An arms race is playing out inside your body. It’s part of an invisible war that’s raged for billions of years. When viruses hunt and infect bacteria, the bacterial survivors store pieces of their vanquished foes — DNA snippets — within their genomes so that next time, they can detect and defend against the attack. In response, viruses evolve their own counterattack.
The bacteria’s natural defense system is called CRISPR-Cas9. And in 2012, biochemist Jennifer Doudna, together with French microbiologist Emmanuelle Charpentier, upended genetics with an ingenious idea. What if scientists could exploit CRISPR as a gene-editing tool? Since then, Doudna and others have hacked these cellular weapons in an effort to treat diseases and create stronger crops. Now scientists are attempting another task: avoiding unintended mutations resulting from their gene edits.
To grasp the tool’s precision, imagine the letters of a genome — G, A, T, C — typed into a stack of books dozens of stories high. A guide RNA shepherds Cas9 — which acts like a pair of DNA scissors — to the right spot, where it zooms in on just 20 letters and lets scientists change a few.
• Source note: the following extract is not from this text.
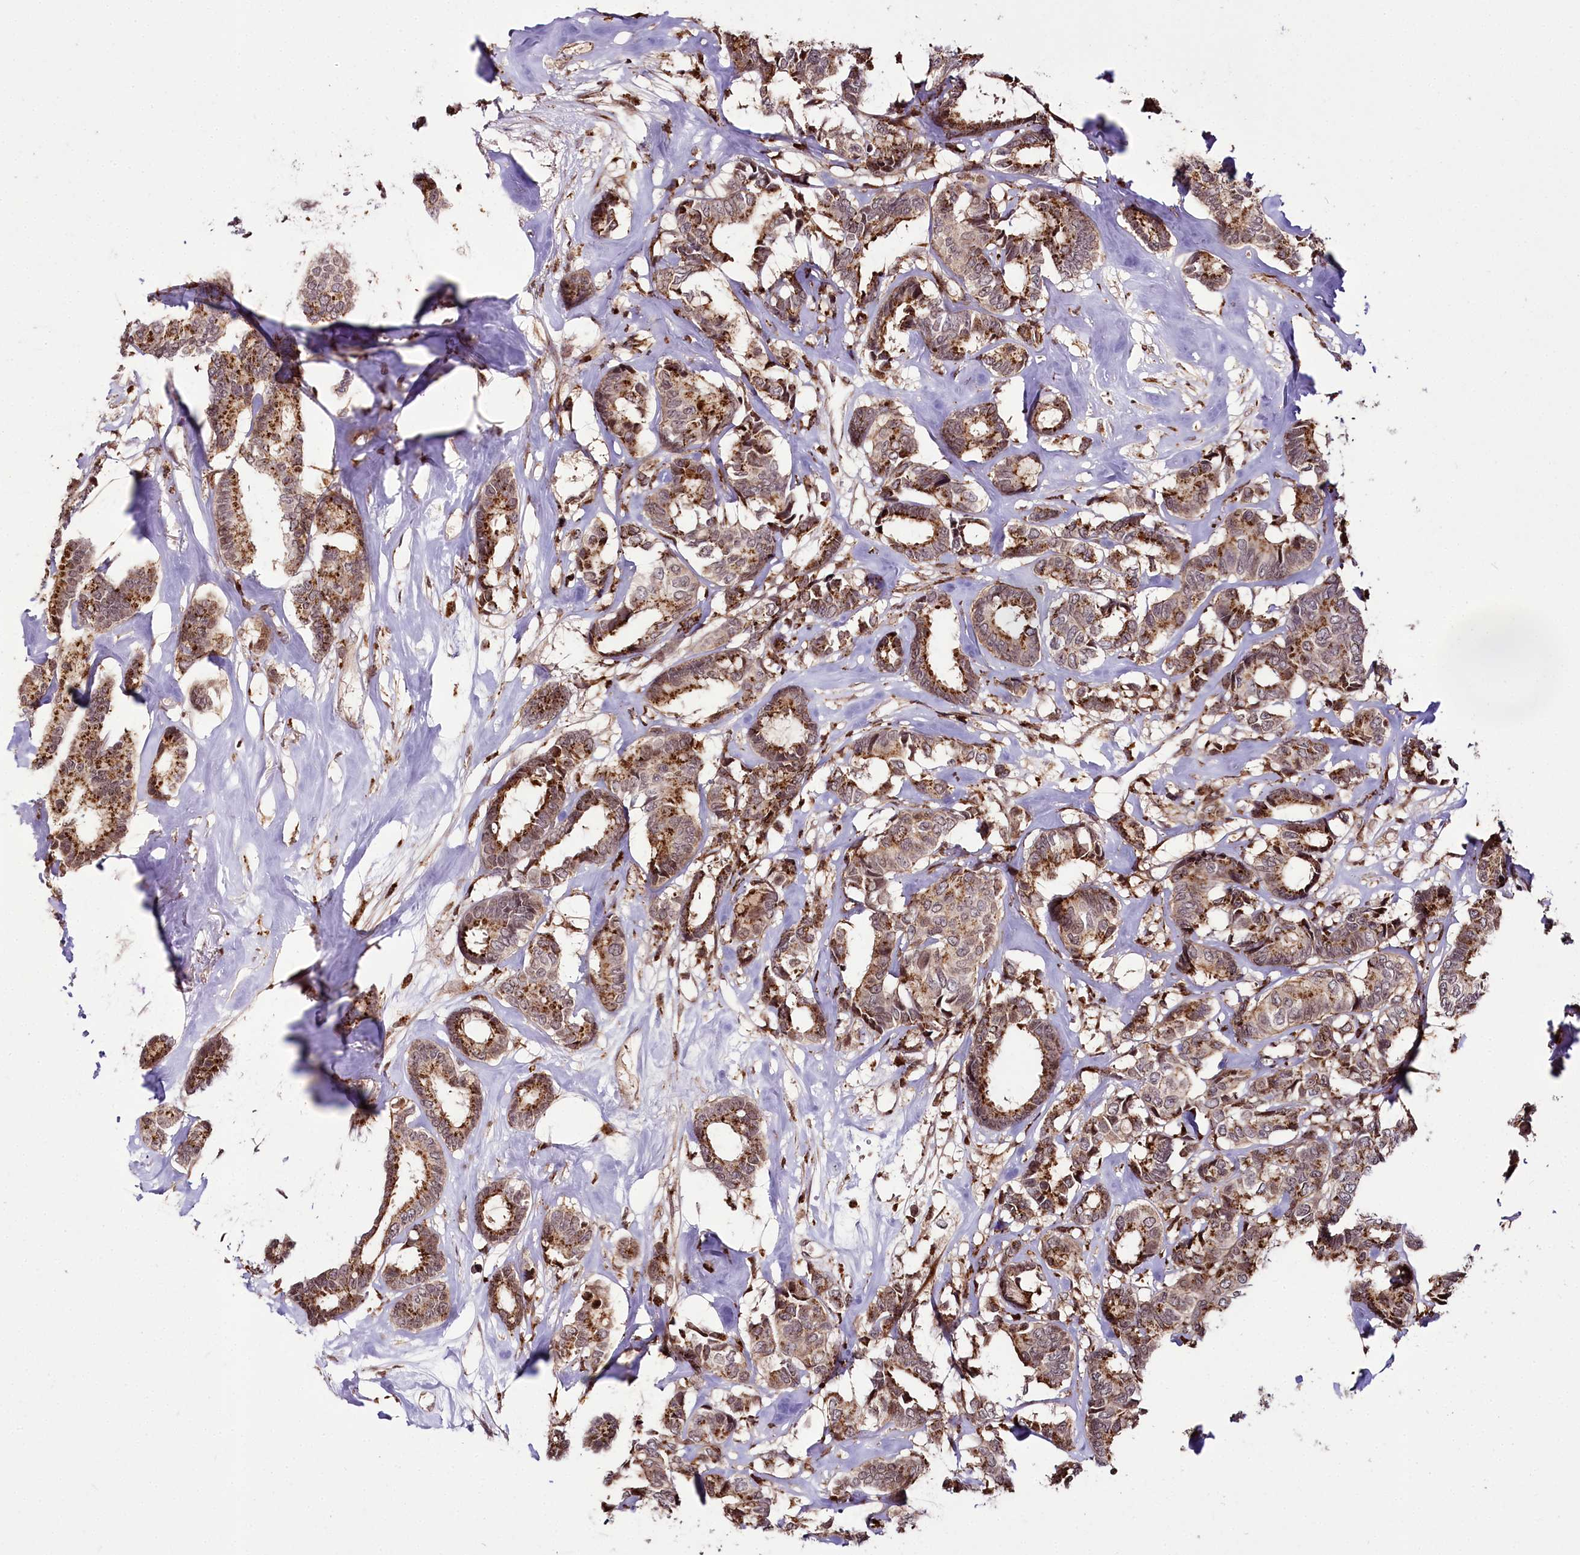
{"staining": {"intensity": "strong", "quantity": "25%-75%", "location": "cytoplasmic/membranous"}, "tissue": "breast cancer", "cell_type": "Tumor cells", "image_type": "cancer", "snomed": [{"axis": "morphology", "description": "Duct carcinoma"}, {"axis": "topography", "description": "Breast"}], "caption": "Immunohistochemistry of breast cancer shows high levels of strong cytoplasmic/membranous staining in approximately 25%-75% of tumor cells.", "gene": "HOXC8", "patient": {"sex": "female", "age": 87}}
“CRISPR-Cas9 lets you find the right spot,” says Joseph Bondy-Denomy, a microbiologist at the University of California, San Francisco. “That’s a big deal.”
Indeed, a global gene editing revolution is underway. Lawyers battle over patent rights. CRISPR startups are selling stocks on the NASDAQ. And in a milestone this year, Oregon Health and Science University researchers used CRISPR to successfully correct heart disease-causing genes in human embryos. It was the first U.S. CRISPR experiment on humans.
But despite its track record, sometimes CRISPR brings unintended consequences — gene edits in undesired locations. Scientists call these “off-target effects.” Cas9’s scissors don’t always stop once the targeted cuts are made. Sometimes the scissors will roam for another day or two, cutting other sites that resemble the target but aren’t quite a perfect match.
“If left to their own devices, over time, [CRISPR proteins] might have the ability to cause trouble,” says Doudna, who is also a University of California, Berkeley, professor.
In May, a group of ophthalmologists and others sounded the alarm bells in a letter published in Nature Methods. The team used CRISPR to fix a blindness-causing gene in mice. But when they re-examined the mice, they found hundreds of unintended genetic mutations. Headlines about off-targets ensued, and CRISPR stocks tanked.
Doudna challenges the group’s methods and thinks that, in general, the off-target fear is overblown. Scientists knew about these mutations, and the technology is more than accurate enough for academic research purposes. The problems begin only as scientists move CRISPR into complex clinical trials.
Bondy-Denomy, the UCSF micro-biologist, appears to have found a “natural” way to combat these off-target effects. His research focuses on the arms race between bacteria and viruses, and last year, Bondy-Denomy started testing out a hunch. If bacteria defend against viruses using CRISPR, he reasoned, then viruses likely have a response to counteract it. He was right. Viruses do produce “anti-CRISPR” proteins that grab Cas9 and impair its gene-editing ability. He published his results in Cell in January 2017. “This is basically an off switch,” he says.
By summer, Doudna, Bondy-Denomy and their collaborators had used this viral counterpunch to reduce off-target effects. In Science Advances, the team detailed how they used CRISPR to make edits and then deployed anti-CRISPR to stop the Cas9 scissors from running amok.
The technique could help CRISPR move from the lab toward more therapeutic applications where absolute precision is required, Doudna says. Other teams are exploring different ways to avoid off-target effects, too. For example, the team that edited human embryos earlier this year saw no off-target effects, thanks to prep work aimed at keeping CRISPR on a shorter leash.
However, this gene-editing antidote could have another important use. Security experts, including former Director of National Intelligence James Clapper, worry that CRISPR makes things easier for would-be bioterrorists. Bondy-Denomy says if someone launched a CRISPR attack on humans or our crops, anti-CRISPR could work as an antidote. DARPA, the U.S. military research agency, liked the idea enough to give Doudna and Bondy-Denomy a grant to continue making Cas9 safer.
While Bondy-Denomy doubts CRISPR will ever be deployed in a human battle, he can at least be confident in knowing anti-CRISPR has already proven itself in the cellular arms race.